How to complete this task: In the listing below, locate the line with "Llyfrgell Y Gelli Gandryll – Hay on Wye" and the line with "ures lasting, incomparable color", then output both and everything between them exactly, minus any pictures.

-*-

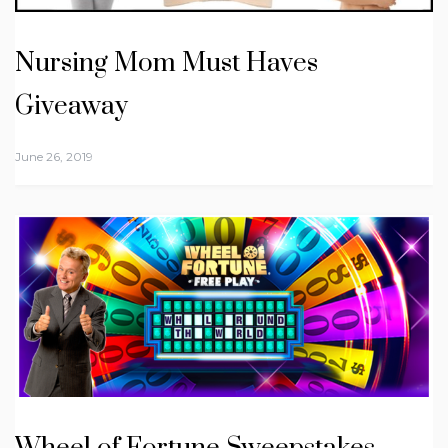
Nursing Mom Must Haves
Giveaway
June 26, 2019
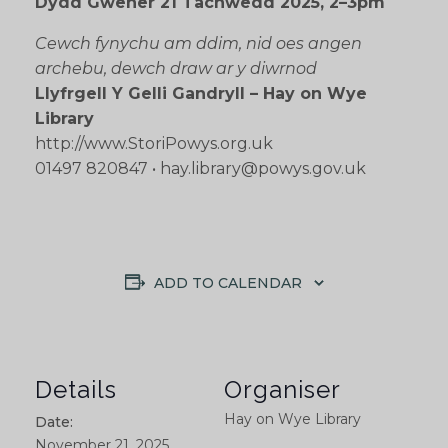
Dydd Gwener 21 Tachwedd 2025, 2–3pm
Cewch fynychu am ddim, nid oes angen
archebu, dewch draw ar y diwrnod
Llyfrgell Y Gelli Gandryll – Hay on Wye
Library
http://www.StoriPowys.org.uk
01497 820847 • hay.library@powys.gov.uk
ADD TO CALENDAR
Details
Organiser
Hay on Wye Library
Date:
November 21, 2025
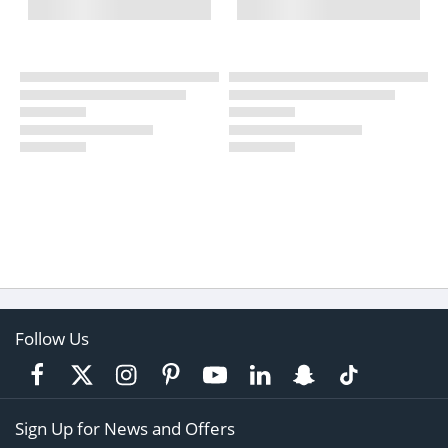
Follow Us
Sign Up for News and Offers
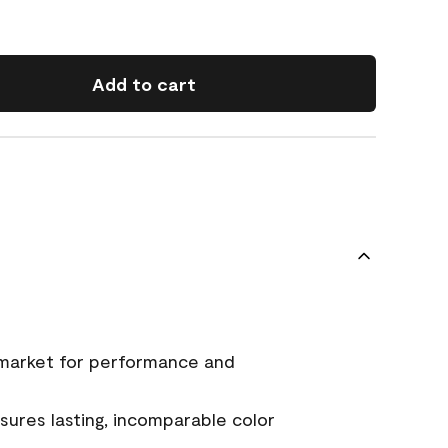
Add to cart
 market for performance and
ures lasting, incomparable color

-*-

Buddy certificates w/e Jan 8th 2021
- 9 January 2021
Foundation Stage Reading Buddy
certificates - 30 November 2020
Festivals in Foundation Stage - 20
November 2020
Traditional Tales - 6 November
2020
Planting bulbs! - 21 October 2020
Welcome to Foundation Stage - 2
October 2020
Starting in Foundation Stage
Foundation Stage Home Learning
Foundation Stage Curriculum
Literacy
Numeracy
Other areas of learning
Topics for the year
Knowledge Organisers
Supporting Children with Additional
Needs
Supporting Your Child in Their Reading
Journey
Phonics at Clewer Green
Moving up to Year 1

-*-

Written response:
Llyfrgell Y Gelli Gandryll – Hay on Wye
Library
http://www.StoriPowys.org.uk
01497 820847 • hay.library@powys.gov.uk
ADD TO CALENDAR
Details
Organiser
Hay on Wye Library
Date:
November 21, 2025
Follow Us
Sign Up for News and Offers
Add to cart
 market for performance and
ures lasting, incomparable color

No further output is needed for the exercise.